Abstract Background Epidermal Growth Factor-like repeats and Discoidin I-Like Domains 3 (EDIL3) is a secretory protein that play important roles in embryonic development and various illnesses such as cancer. However, the biological function of EDIL3 in gastric cancer (GC) is still unclear. The objective of this research was to explore the role and potential mechanism of EDIL3 in GC. Methods EDIL3 expression was analyzed using the GEPIA and HPA databases. The prognostic significance of EDIL3 was assessed via the Kaplan–Meier Plotter database. These results were proved by qRT-PCR, Western blot, and Immunohistochemical in our collected GC tissues.
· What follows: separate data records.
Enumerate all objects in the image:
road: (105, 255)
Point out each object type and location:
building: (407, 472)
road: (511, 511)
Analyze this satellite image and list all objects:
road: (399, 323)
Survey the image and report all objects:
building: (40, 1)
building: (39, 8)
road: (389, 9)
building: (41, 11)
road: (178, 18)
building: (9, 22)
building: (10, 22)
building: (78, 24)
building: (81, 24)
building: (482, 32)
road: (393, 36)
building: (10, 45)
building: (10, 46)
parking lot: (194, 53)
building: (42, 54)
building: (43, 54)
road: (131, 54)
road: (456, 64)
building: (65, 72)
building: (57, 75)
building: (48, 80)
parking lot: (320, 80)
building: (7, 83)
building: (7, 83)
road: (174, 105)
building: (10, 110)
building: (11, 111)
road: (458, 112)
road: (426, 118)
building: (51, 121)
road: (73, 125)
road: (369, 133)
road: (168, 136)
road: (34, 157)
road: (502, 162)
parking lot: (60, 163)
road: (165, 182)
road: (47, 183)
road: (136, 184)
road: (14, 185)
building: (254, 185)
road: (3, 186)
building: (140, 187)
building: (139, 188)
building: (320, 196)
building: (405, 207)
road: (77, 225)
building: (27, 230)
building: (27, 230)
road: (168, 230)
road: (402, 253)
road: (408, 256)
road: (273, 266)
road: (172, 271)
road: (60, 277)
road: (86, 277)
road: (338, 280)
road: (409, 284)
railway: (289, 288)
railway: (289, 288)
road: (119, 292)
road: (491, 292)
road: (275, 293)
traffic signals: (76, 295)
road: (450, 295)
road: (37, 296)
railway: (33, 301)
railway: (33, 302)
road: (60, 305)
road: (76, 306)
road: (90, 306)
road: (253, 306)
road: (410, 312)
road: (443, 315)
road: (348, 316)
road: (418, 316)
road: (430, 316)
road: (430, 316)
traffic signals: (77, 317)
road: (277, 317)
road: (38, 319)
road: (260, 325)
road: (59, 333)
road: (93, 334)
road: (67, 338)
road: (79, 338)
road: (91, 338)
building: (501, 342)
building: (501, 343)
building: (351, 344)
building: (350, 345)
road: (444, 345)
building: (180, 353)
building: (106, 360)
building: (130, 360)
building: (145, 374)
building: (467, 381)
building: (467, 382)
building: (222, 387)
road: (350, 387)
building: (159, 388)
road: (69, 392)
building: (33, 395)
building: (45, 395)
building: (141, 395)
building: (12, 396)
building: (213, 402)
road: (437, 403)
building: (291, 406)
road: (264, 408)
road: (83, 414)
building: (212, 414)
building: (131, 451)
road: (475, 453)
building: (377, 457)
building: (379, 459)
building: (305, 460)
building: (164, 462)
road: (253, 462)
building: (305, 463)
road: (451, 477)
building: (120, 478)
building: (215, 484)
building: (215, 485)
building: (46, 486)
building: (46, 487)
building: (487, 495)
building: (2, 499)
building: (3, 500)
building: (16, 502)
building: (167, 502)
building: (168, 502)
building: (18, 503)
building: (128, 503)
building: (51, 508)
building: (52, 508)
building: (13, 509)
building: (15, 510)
To test the function of EDIL3 in GC, shRNA was used to knockdown the EDIL3 expression in two GC lines and several functional experiments were performed. Genetic alterations and DNA methylation were investigated via the cBioPortal, COSMIC, MethSurv, and SMART databases. Upstream regulators of EDIL3 were predicted using RegNetwork. The STRING and GeneMANIA databases were used to analyze the interactive networks for EDIL3. Differential genes correlated with EDIL3 in GC were obtained using LinkedOmics. The relationship between EDIL3 and immune features was analyzed using TIMER, TIMER2.0, and TISIDB databases. The relationship between EDIL3 and drug response was assessed by RNAactDrug database. Results The EDIL3 was highly expressed in GC and associated with adverse clinical features. In vitro assays revealed that EDIL3 promotes the proliferation, migration, and invasion of GC cells. 2.7% of patients harbored EDIL3 mutations and the missense substitution was the most common type. Five CpG sites of EDIL3 were positively related to prognosis in GC. The functions of EDIL3 and co-expression genes were significantly associated with extracellular structure organization and extracellular matrix receptor interaction. EDIL3 expression was positively associated with numerous tumour-infiltrating immune cells and their biomarkers. EDIL3 expression was associated with sensitivity of some GC chemotherapy and targeted drugs. Conclusions This study demonstrated that EDIL3 might function as an oncogene and is associated with immune infiltration in GC. EDIL3 could be used as a potential therapeutic target for GC.